**SOURCE PASSAGE:**
-- BEGIN --

# Buying shares in same company for a lower price



## ViN (11 August 2014)

Hello ladies and gentleman,
Example on my papper trading i bourgth IDC share for 0.068 on 03/032014 due to bad management and announcement the share price went down to 0.029.
let say 10000/0.068 = 14,7058 share and now if i want to buy at 0.030 10000/0.030 = 333,333.
Do i get the price of 0.030 or 0.068.

Someone can please explain me on details how this work.
Kind regards


----------



## tech/a (11 August 2014)

*Re: Buying share in same company for a low price*



ViN said:


> Hello ladies and gentleman,
> Example on my papper trading i bourgth IDC share for 0.068 on 03/032014 due to bad management and announcement the share price went down to 0.029.
> let say 10000/0.068 = 14,7058 share and now if i want to buy at 0.030 10000/0.030 = 333,333.
> Do i get the price of 0.030 or 0.068.
> ...




.030c
Your averaging down
Your average price will be .049c


----------



## ViN (12 August 2014)

-- END --

**THE TASKS:**
a – In the forum thread above:
(i) To what price did ViN say the IDC shares went down?
(ii) What term does tech/a use for buying more shares at the lower price?
(iii) What average price does tech/a give?
b – Express every line of the plant specimen records below as a Markdown table with the columns "Row" and "Line", omitting blank lines and leaving out the pictures.

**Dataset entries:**
-- BEGIN --

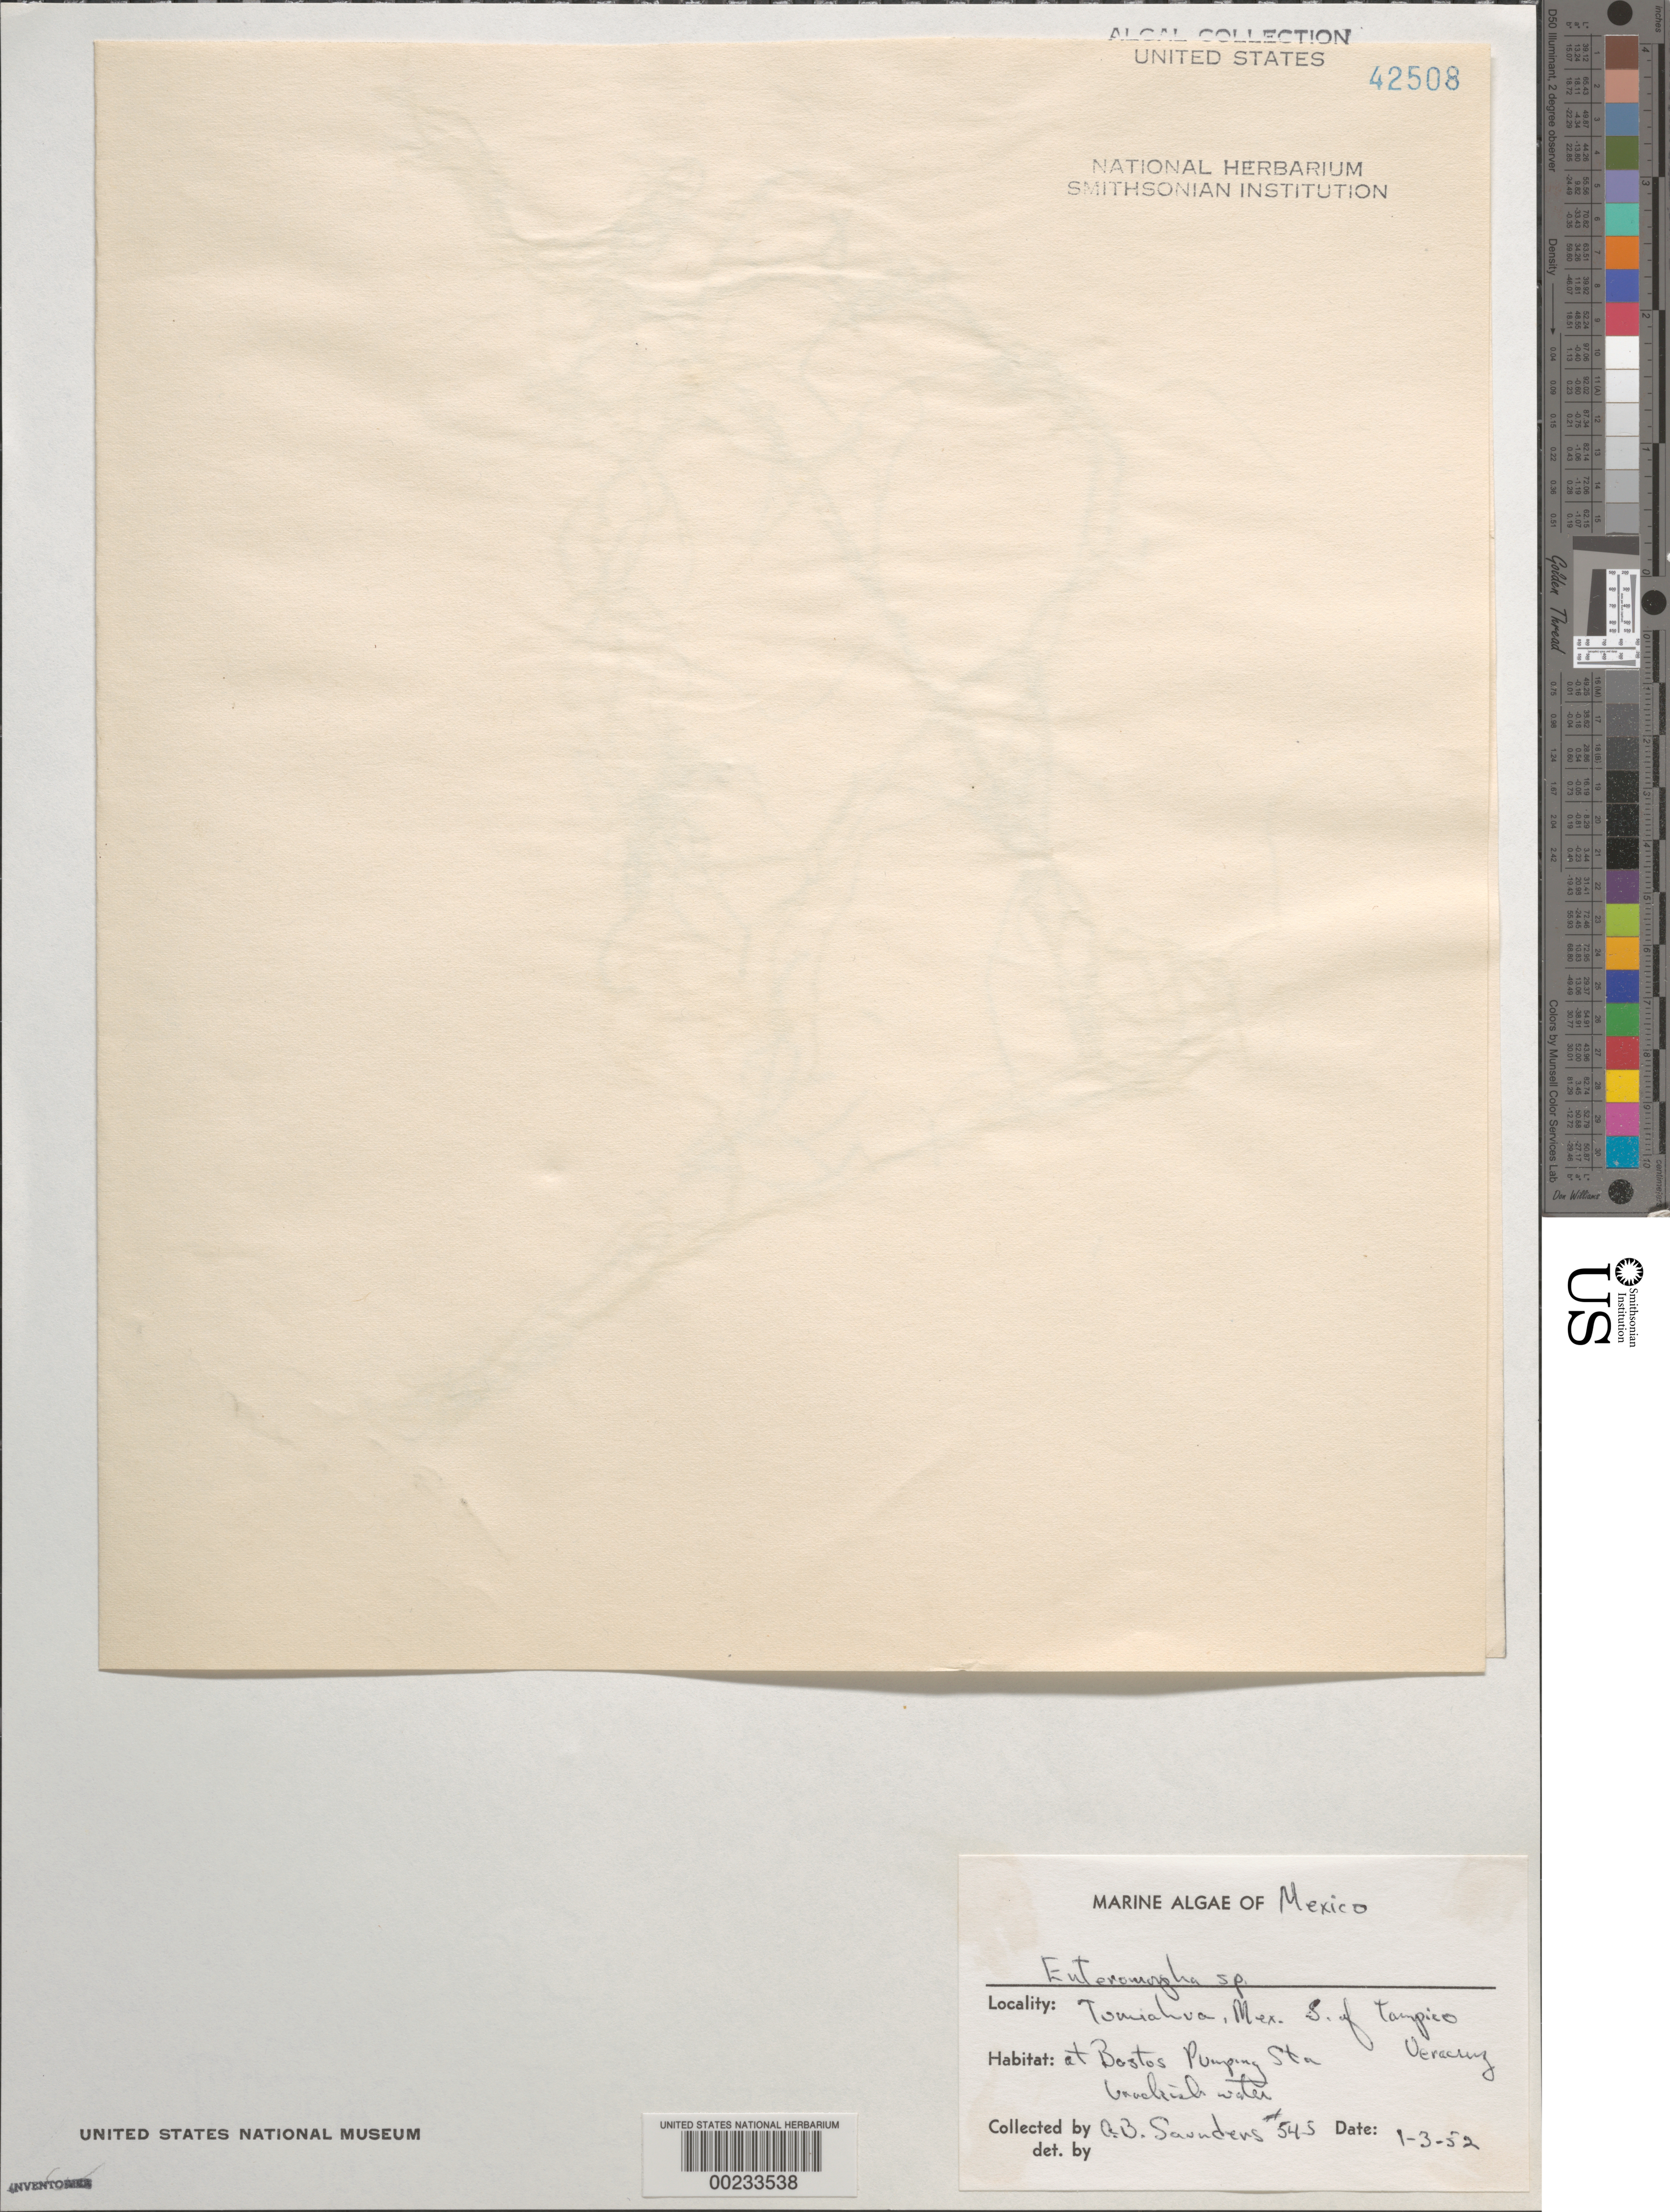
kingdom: Plantae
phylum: Chlorophyta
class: Ulvophyceae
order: Ulvales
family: Ulvaceae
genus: Ulva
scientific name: Ulva sp.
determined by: Algae name updating Project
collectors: G. B. Saunders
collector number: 545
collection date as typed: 03 Jan 1952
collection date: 1952-01-03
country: Mexico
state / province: Tamaulipas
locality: Tamiahua, south of Tampico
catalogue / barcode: US 42508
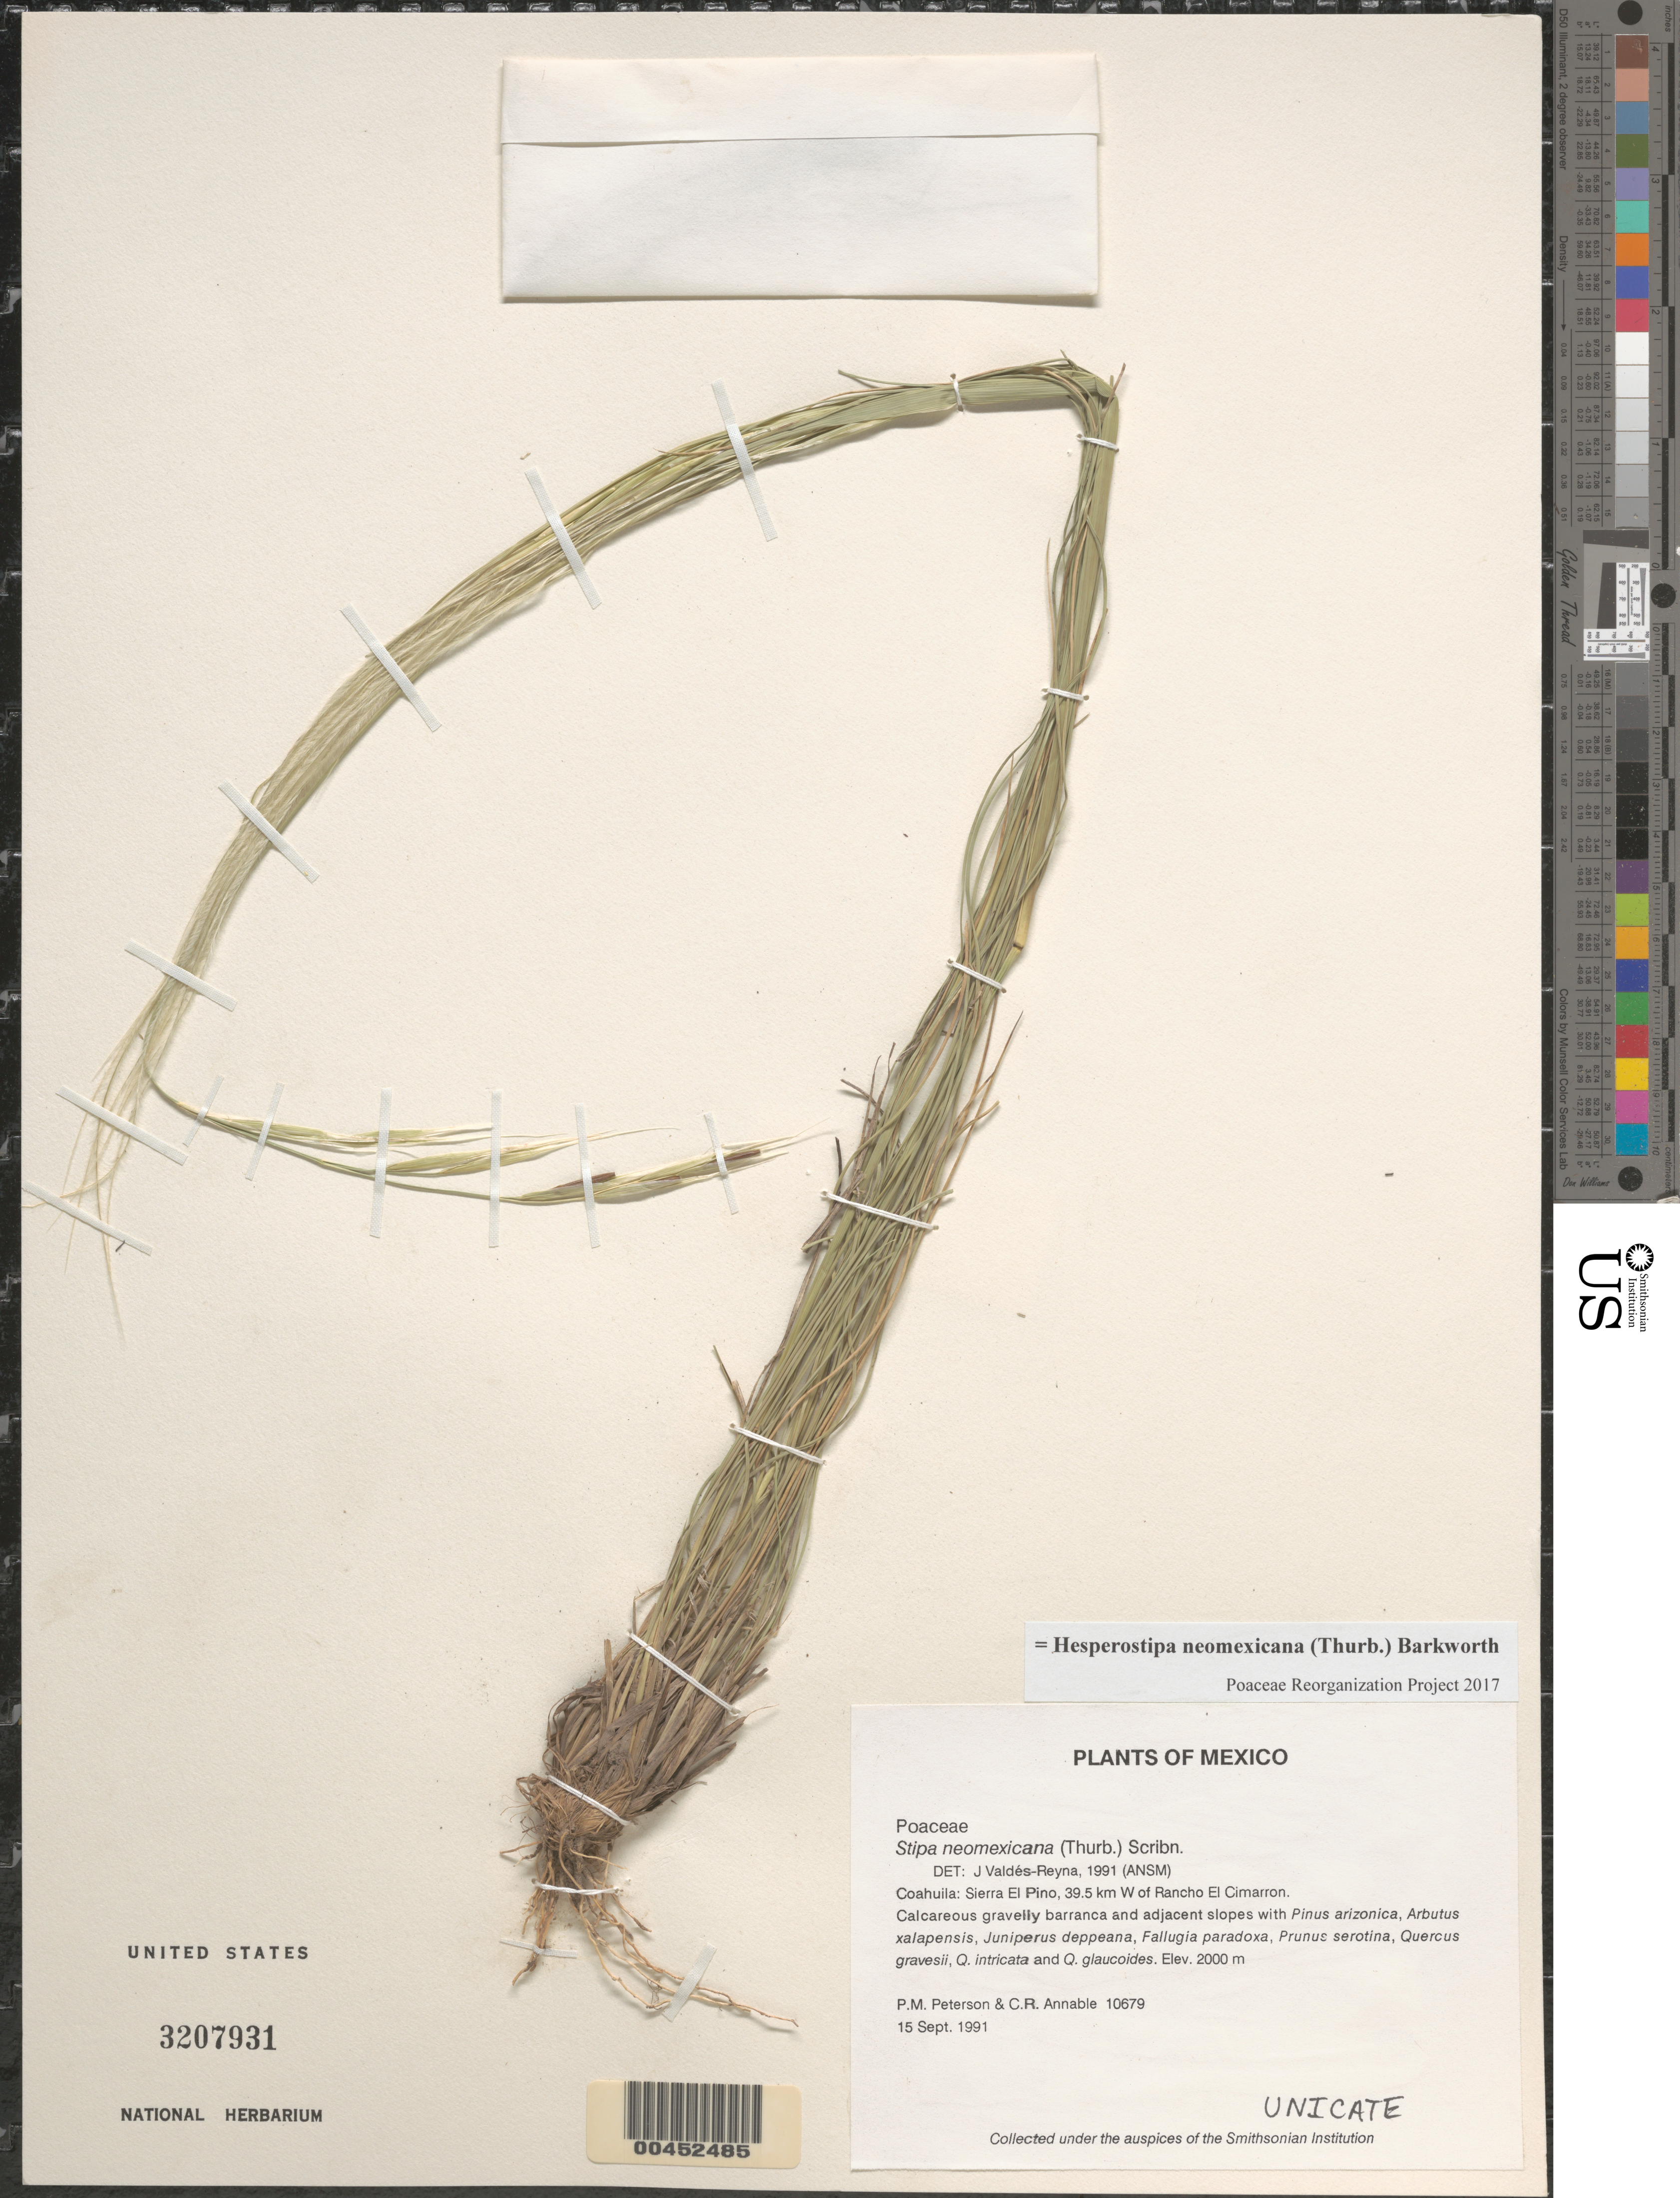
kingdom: Plantae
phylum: Tracheophyta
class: Liliopsida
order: Poales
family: Poaceae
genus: Hesperostipa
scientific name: Hesperostipa neomexicana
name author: (Thurb.) Barkworth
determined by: Poaceae Reorganization Project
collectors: P. M. Peterson & C. R. Annable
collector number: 10679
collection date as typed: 15 Sep 1991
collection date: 1991-09-15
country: Mexico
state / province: Coahuila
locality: Sierra El Pino, 39.5 km W of Rancho El Cimarron.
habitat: Calcareous gravelly barranca and adjacent slopes with Pinus arizonica, Arbutus xalapensis, Juniperus deppeana, Fallugi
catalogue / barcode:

-- END --

**SOLUTION SET:**
a –
(i) 0.029
(ii) Averaging down
(iii) .049c

b –
| Row | Line |
|---|---|
| 1 | kingdom: Plantae |
| 2 | phylum: Chlorophyta |
| 3 | class: Ulvophyceae |
| 4 | order: Ulvales |
| 5 | family: Ulvaceae |
| 6 | genus: Ulva |
| 7 | scientific name: Ulva sp. |
| 8 | determined by: Algae name updating Project |
| 9 | collectors: G. B. Saunders |
| 10 | collector number: 545 |
| 11 | collection date as typed: 03 Jan 1952 |
| 12 | collection date: 1952-01-03 |
| 13 | country: Mexico |
| 14 | state / province: Tamaulipas |
| 15 | locality: Tamiahua, south of Tampico |
| 16 | catalogue / barcode: US 42508 |
| 17 | kingdom: Plantae |
| 18 | phylum: Tracheophyta |
| 19 | class: Liliopsida |
| 20 | order: Poales |
| 21 | family: Poaceae |
| 22 | genus: Hesperostipa |
| 23 | scientific name: Hesperostipa neomexicana |
| 24 | name author: (Thurb.) Barkworth |
| 25 | determined by: Poaceae Reorganization Project |
| 26 | collectors: P. M. Peterson & C. R. Annable |
| 27 | collector number: 10679 |
| 28 | collection date as typed: 15 Sep 1991 |
| 29 | collection date: 1991-09-15 |
| 30 | country: Mexico |
| 31 | state / province: Coahuila |
| 32 | locality: Sierra El Pino, 39.5 km W of Rancho El Cimarron. |
| 33 | habitat: Calcareous gravelly barranca and adjacent slopes with Pinus arizonica, Arbutus xalapensis, Juniperus deppeana, Fallugi |
| 34 | catalogue / barcode: |